Ero un anno fuori da una relazione tormentata da abusi e quattro mesi in una sicura. Avevo incontrato un uomo che non mi picchiava, non mi tradiva, non mi derubava, mi minacciava, mi intimidiva, mi perseguitava, mi soffocava o tentava di uccidermi. Era gentile, dolce e generoso, stabile e paziente, e io ero innamorata di lui. Alla fine ho avuto il tipo di relazione che non avrei mai pensato sarebbe stata la mia.
Allora perché ero in piedi in strada, tremando in modo incontrollabile e urlando all'uomo che amavo per un errore di comunicazione senza senso? Perché mi comportavo ancora come se fosse il mio aggressore? Ancora più importante, perché non potevo fermarmi?
"Questo suona come PTSD per me." Il mio terapista sostenne il mio sguardo, calmo e gentile.
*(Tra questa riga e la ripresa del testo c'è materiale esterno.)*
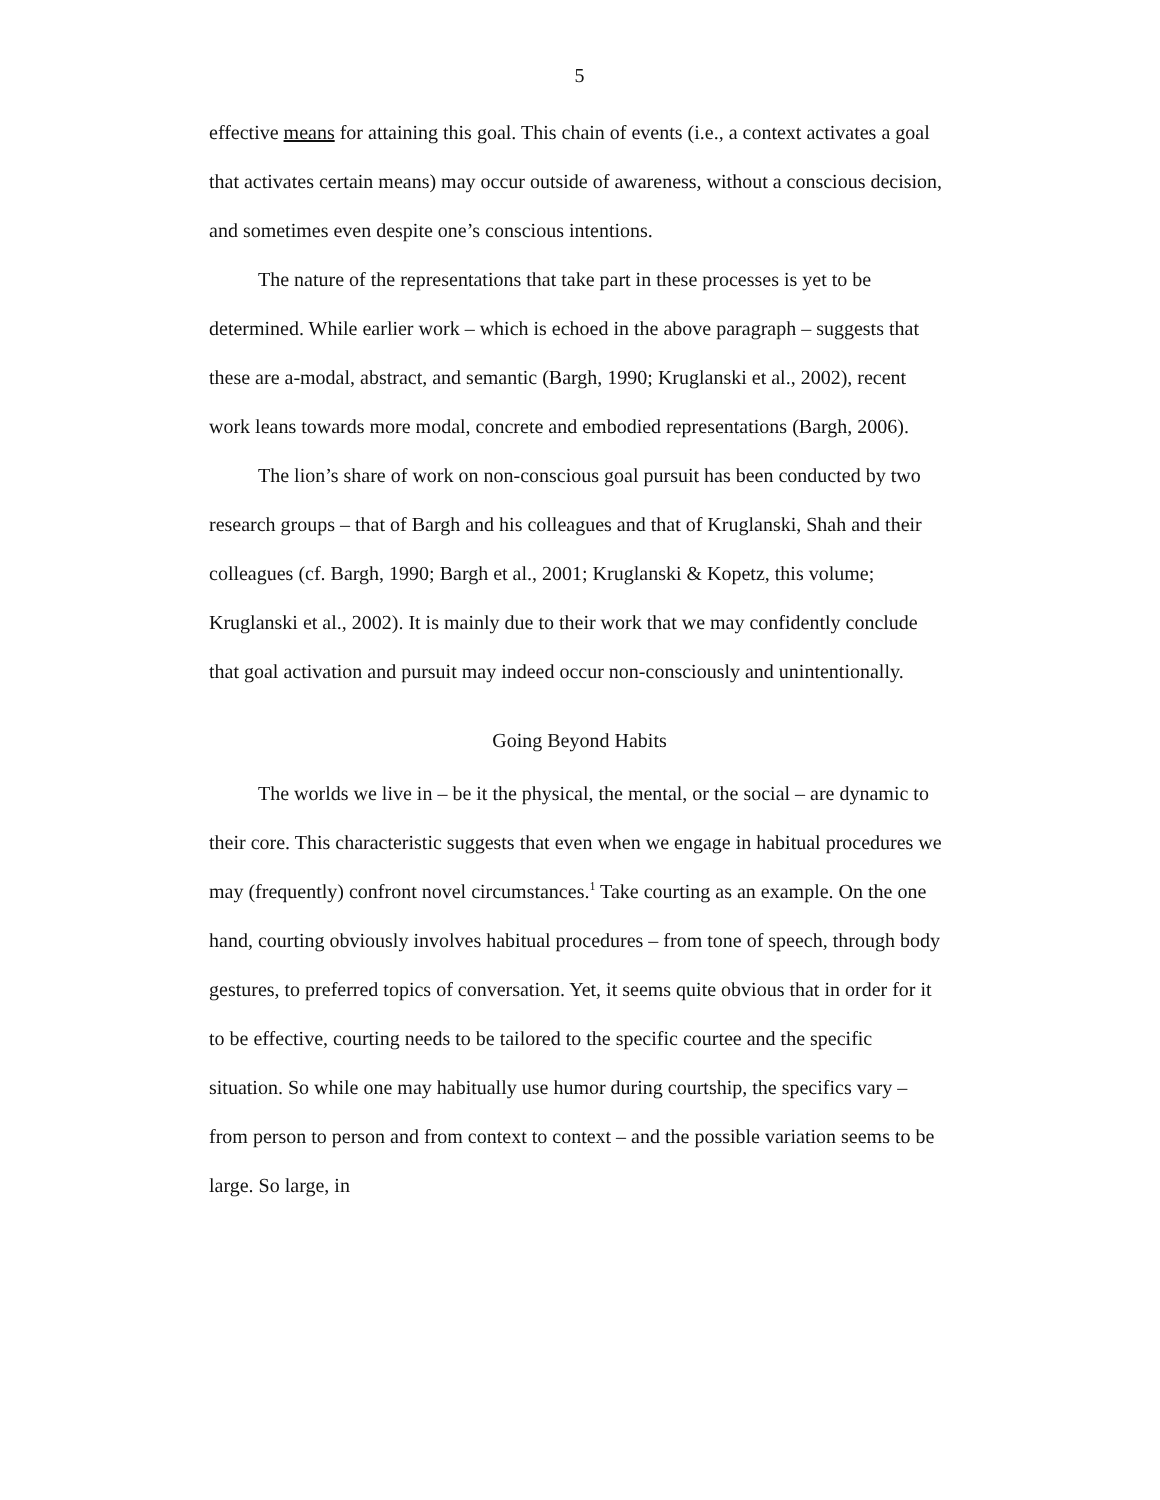5
effective means for attaining this goal. This chain of events (i.e., a context activates a goal that activates certain means) may occur outside of awareness, without a conscious decision, and sometimes even despite one’s conscious intentions.
The nature of the representations that take part in these processes is yet to be determined. While earlier work – which is echoed in the above paragraph – suggests that these are a-modal, abstract, and semantic (Bargh, 1990; Kruglanski et al., 2002), recent work leans towards more modal, concrete and embodied representations (Bargh, 2006).
The lion’s share of work on non-conscious goal pursuit has been conducted by two research groups – that of Bargh and his colleagues and that of Kruglanski, Shah and their colleagues (cf. Bargh, 1990; Bargh et al., 2001; Kruglanski & Kopetz, this volume; Kruglanski et al., 2002). It is mainly due to their work that we may confidently conclude that goal activation and pursuit may indeed occur non-consciously and unintentionally.
Going Beyond Habits
The worlds we live in – be it the physical, the mental, or the social – are dynamic to their core. This characteristic suggests that even when we engage in habitual procedures we may (frequently) confront novel circumstances.<sup>1</sup> Take courting as an example. On the one hand, courting obviously involves habitual procedures – from tone of speech, through body gestures, to preferred topics of conversation. Yet, it seems quite obvious that in order for it to be effective, courting needs to be tailored to the specific courtee and the specific situation. So while one may habitually use humor during courtship, the specifics vary – from person to person and from context to context – and the possible variation seems to be large. So large, in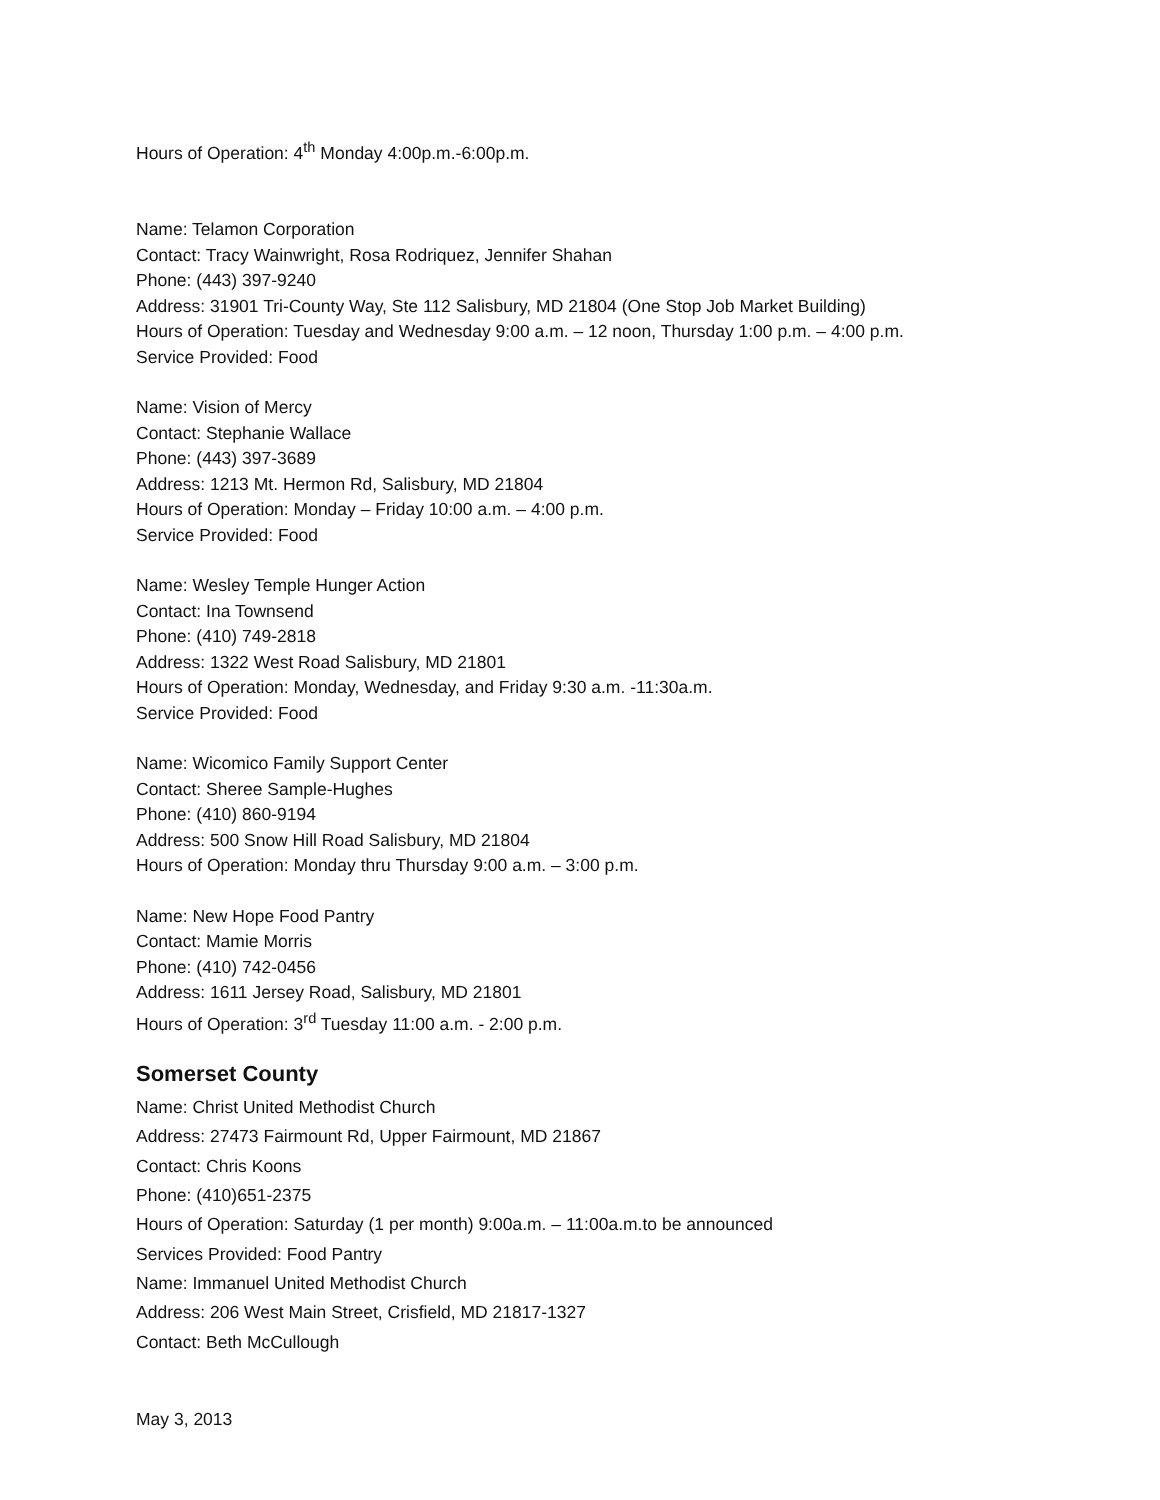Hours of Operation: 4<sup>th</sup> Monday 4:00p.m.-6:00p.m.
Name: Telamon Corporation
Contact: Tracy Wainwright, Rosa Rodriquez, Jennifer Shahan
Phone: (443) 397-9240
Address: 31901 Tri-County Way, Ste 112 Salisbury, MD 21804 (One Stop Job Market Building)
Hours of Operation: Tuesday and Wednesday 9:00 a.m. – 12 noon, Thursday 1:00 p.m. – 4:00 p.m.
Service Provided: Food
Name: Vision of Mercy
Contact: Stephanie Wallace
Phone: (443) 397-3689
Address: 1213 Mt. Hermon Rd, Salisbury, MD 21804
Hours of Operation: Monday – Friday 10:00 a.m. – 4:00 p.m.
Service Provided: Food
Name: Wesley Temple Hunger Action
Contact: Ina Townsend
Phone: (410) 749-2818
Address: 1322 West Road Salisbury, MD 21801
Hours of Operation: Monday, Wednesday, and Friday 9:30 a.m. -11:30a.m.
Service Provided: Food
Name: Wicomico Family Support Center
Contact: Sheree Sample-Hughes
Phone: (410) 860-9194
Address: 500 Snow Hill Road Salisbury, MD 21804
Hours of Operation: Monday thru Thursday 9:00 a.m. – 3:00 p.m.
Name: New Hope Food Pantry
Contact: Mamie Morris
Phone: (410) 742-0456
Address: 1611 Jersey Road, Salisbury, MD 21801
Hours of Operation: 3<sup>rd</sup> Tuesday 11:00 a.m. - 2:00 p.m.
Somerset County
Name: Christ United Methodist Church
Address: 27473 Fairmount Rd, Upper Fairmount, MD 21867
Contact: Chris Koons
Phone: (410)651-2375
Hours of Operation: Saturday (1 per month) 9:00a.m. – 11:00a.m.to be announced
Services Provided: Food Pantry
Name: Immanuel United Methodist Church
Address: 206 West Main Street, Crisfield, MD 21817-1327
Contact: Beth McCullough
May 3, 2013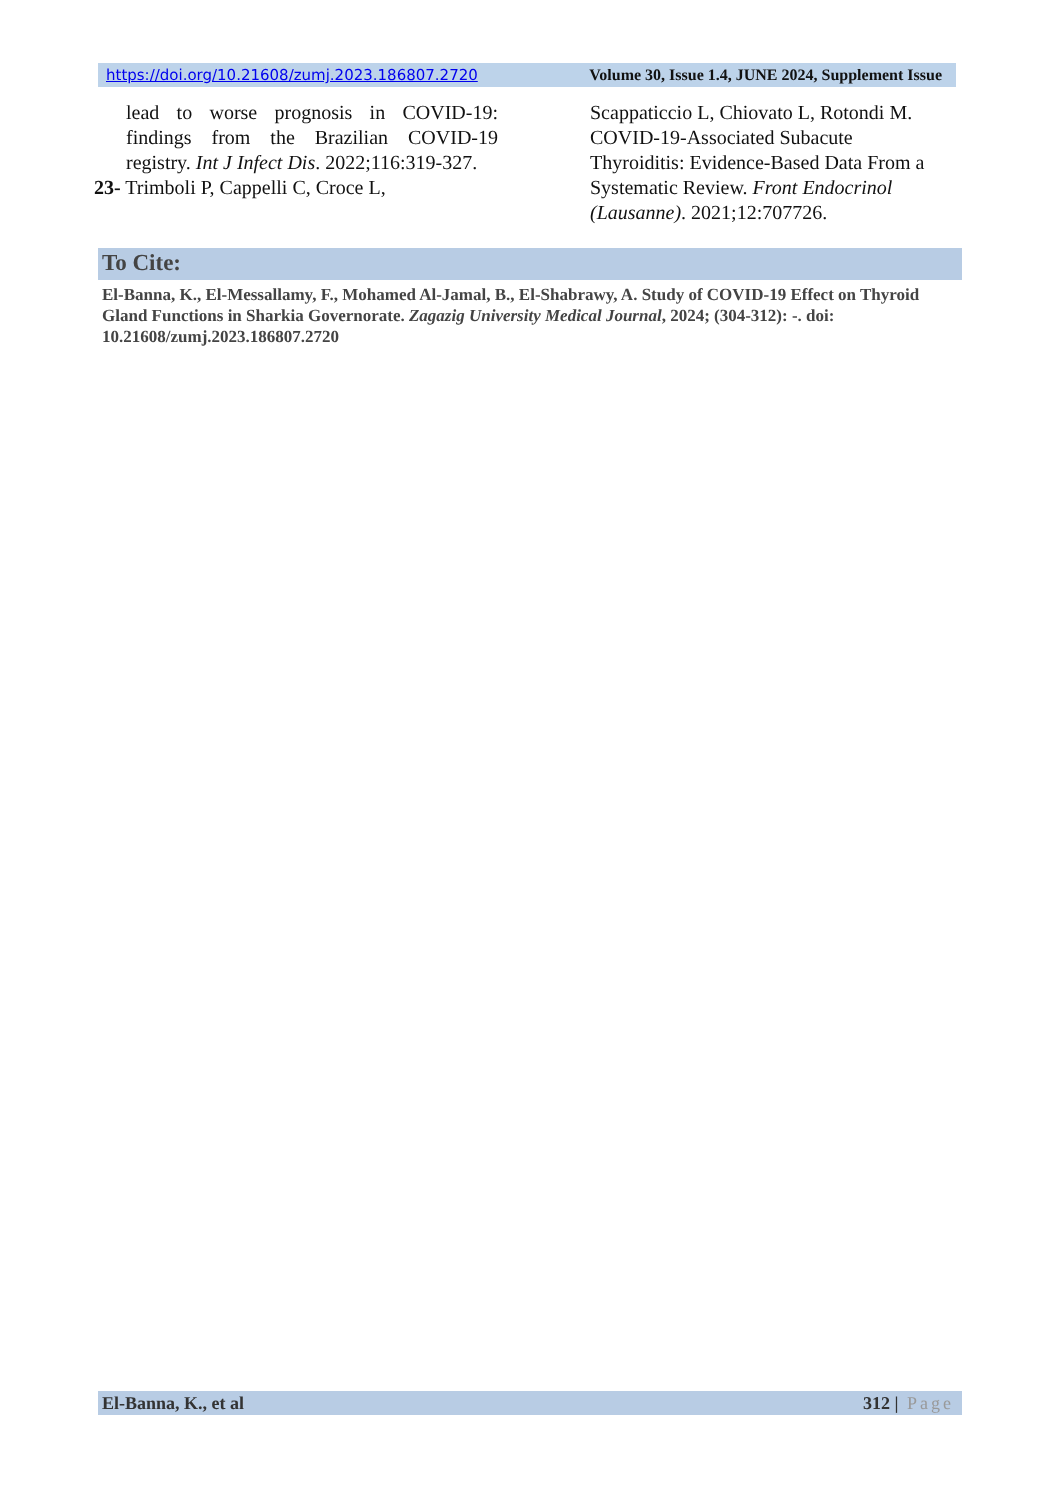https://doi.org/10.21608/zumj.2023.186807.2720 Volume 30, Issue 1.4, JUNE 2024, Supplement Issue
lead to worse prognosis in COVID-19: findings from the Brazilian COVID-19 registry. Int J Infect Dis. 2022;116:319-327.
23- Trimboli P, Cappelli C, Croce L,
Scappaticcio L, Chiovato L, Rotondi M. COVID-19-Associated Subacute Thyroiditis: Evidence-Based Data From a Systematic Review. Front Endocrinol (Lausanne). 2021;12:707726.
To Cite:
El-Banna, K., El-Messallamy, F., Mohamed Al-Jamal, B., El-Shabrawy, A. Study of COVID-19 Effect on Thyroid Gland Functions in Sharkia Governorate. Zagazig University Medical Journal, 2024; (304-312): -. doi: 10.21608/zumj.2023.186807.2720
El-Banna, K., et al 312 | Page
Eravamo in quattro sessioni e, per quanto calma e gentile fosse lei, ero impreparato ad affrontare l'idea che stavo soffrendo la stessa angoscia mentale sopportata dai soldati. Esplosioni, vittime ingenti, arti perduti. Quella era la sostanza di cui era fatto il disturbo da stress post-traumatico. Sono stato abusato, certo. Ma ho avuto successo. Non ho lottato con la dipendenza. Avevo un buon lavoro e buoni amici. Ero un sopravvissuto.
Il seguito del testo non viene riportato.